### RECORD LIST
-=-=-

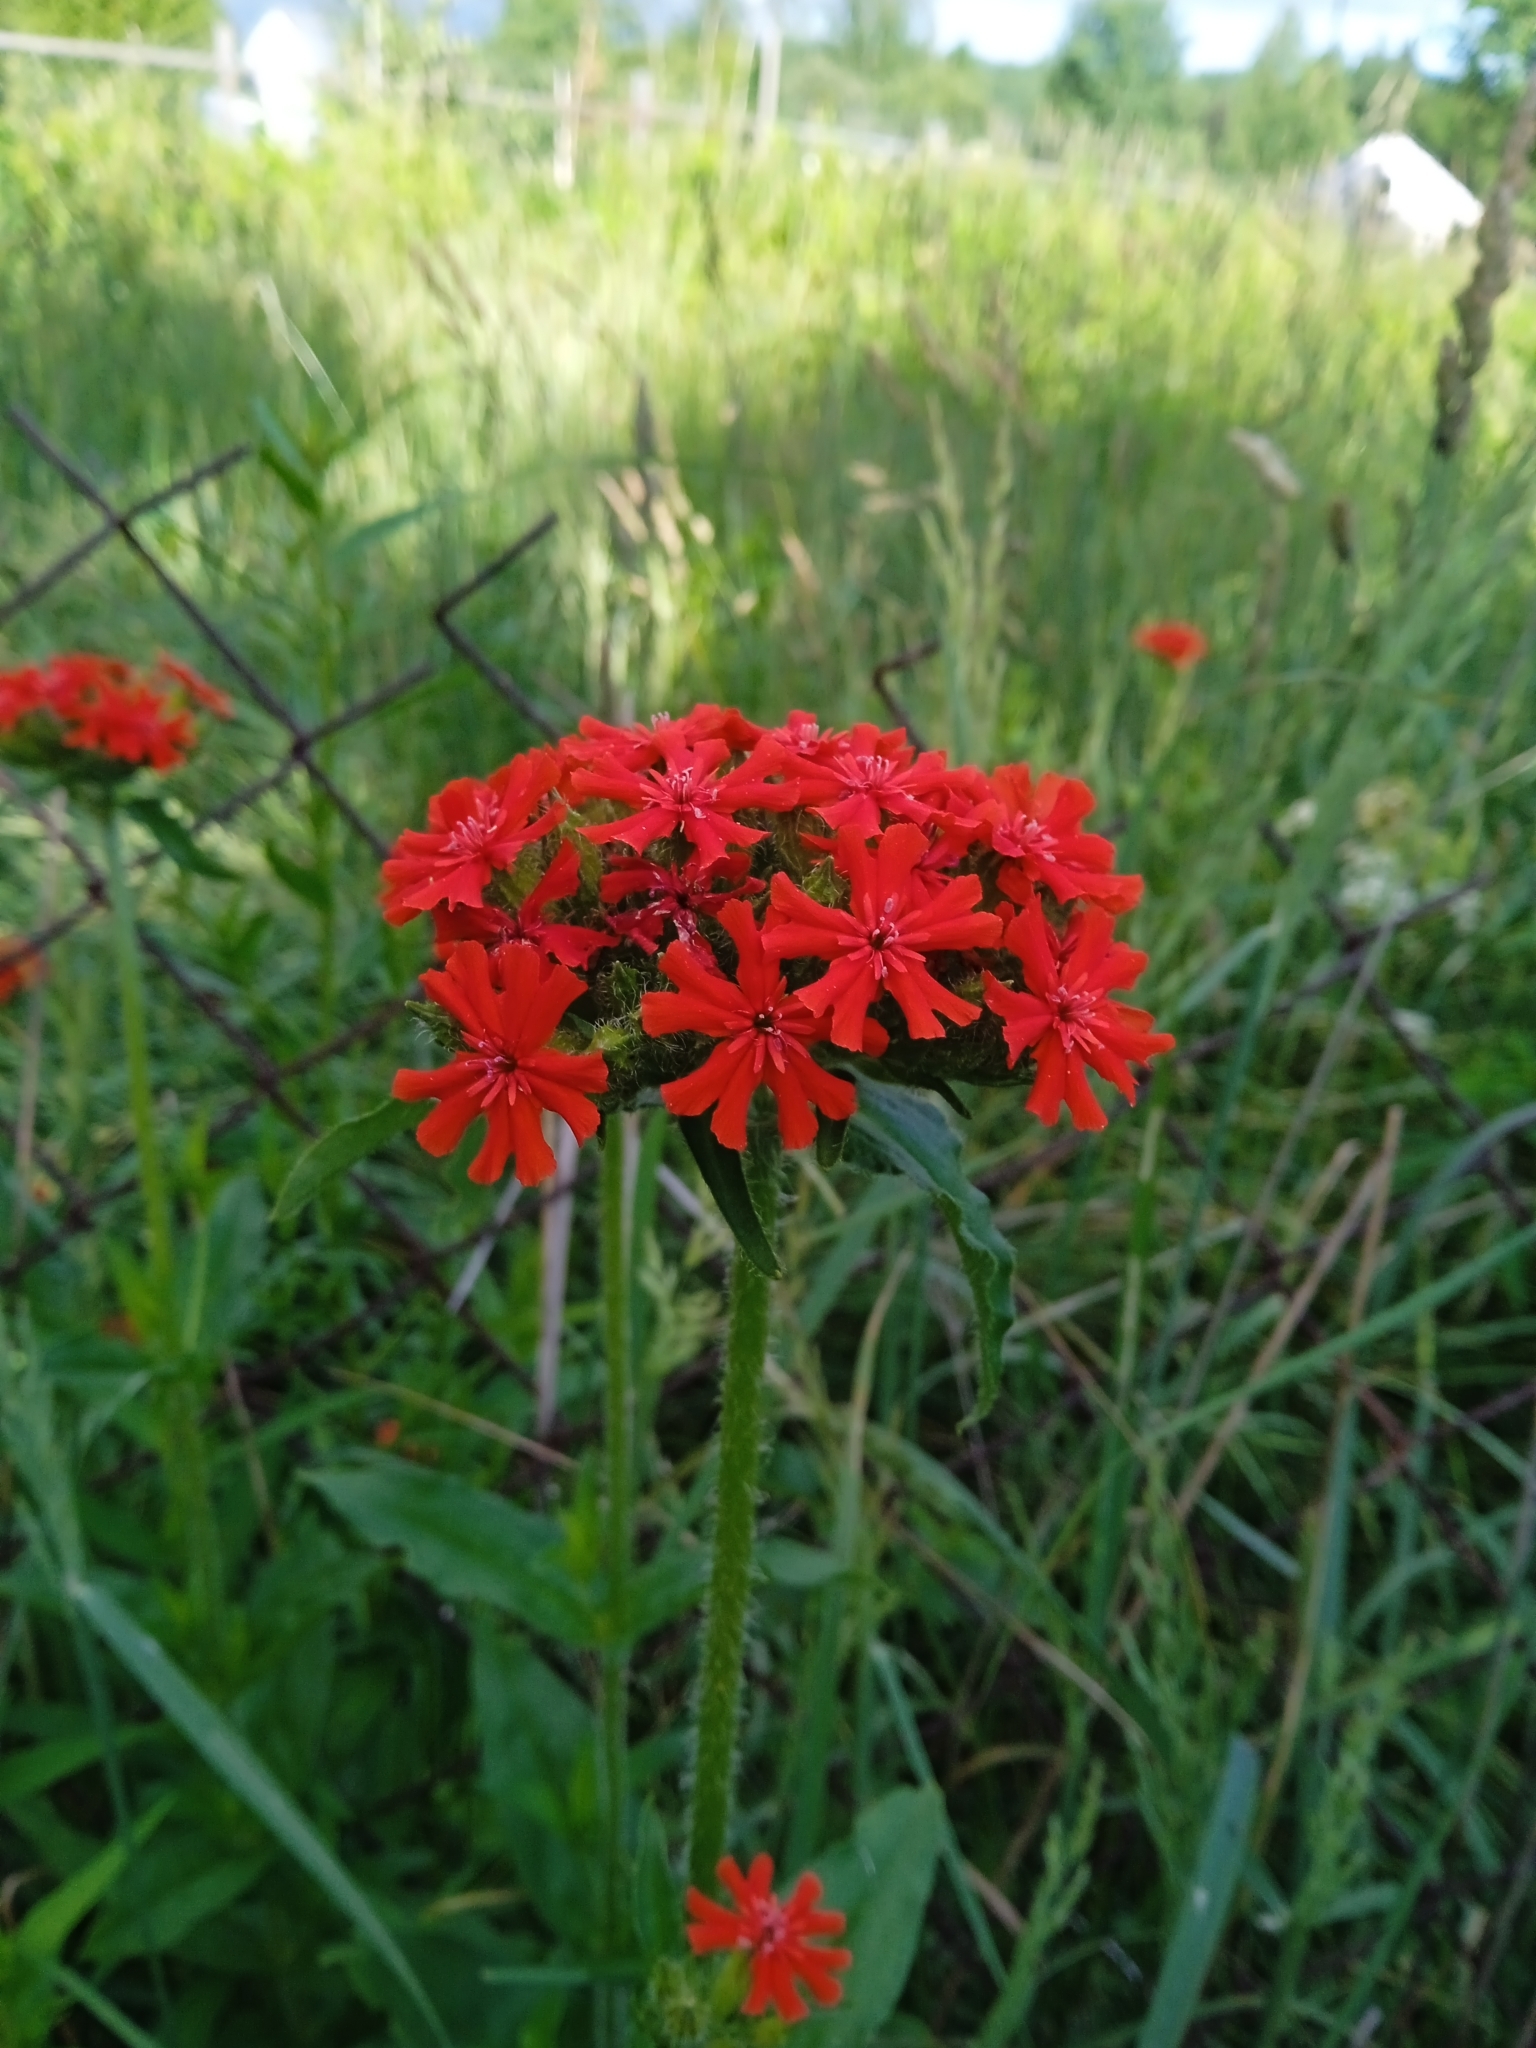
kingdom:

-=-=-

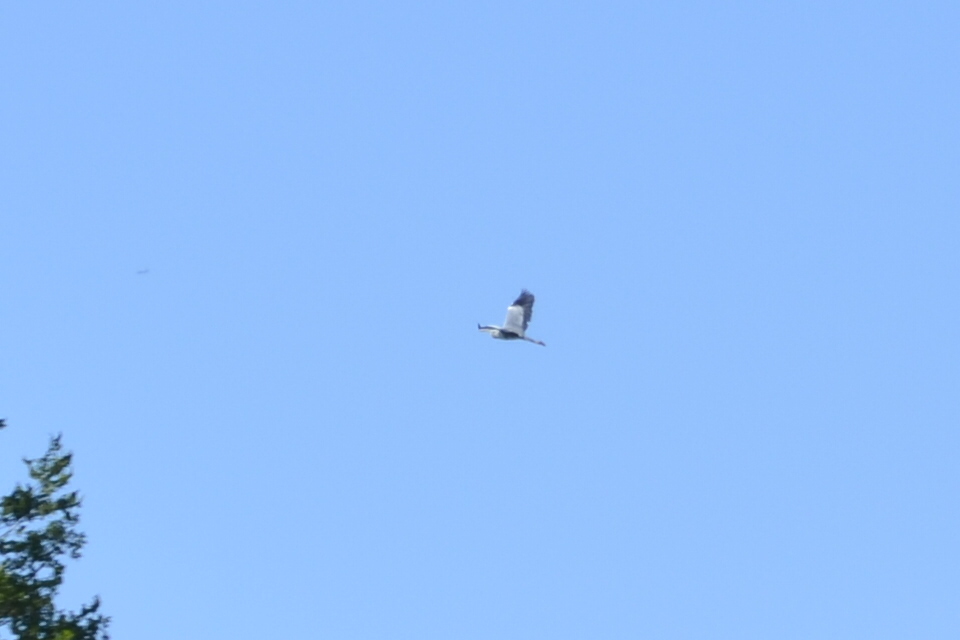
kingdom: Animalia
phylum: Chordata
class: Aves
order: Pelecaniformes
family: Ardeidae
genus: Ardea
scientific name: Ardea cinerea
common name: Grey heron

-=-=-

### SET TASK
Quote the lines above word for word, starting with the line that contains "order: Pelecaniformes" and ending with the line that contains "common name: Grey heron".

### ANSWER TO THE PROBLEM
order: Pelecaniformes
family: Ardeidae
genus: Ardea
scientific name: Ardea cinerea
common name: Grey heron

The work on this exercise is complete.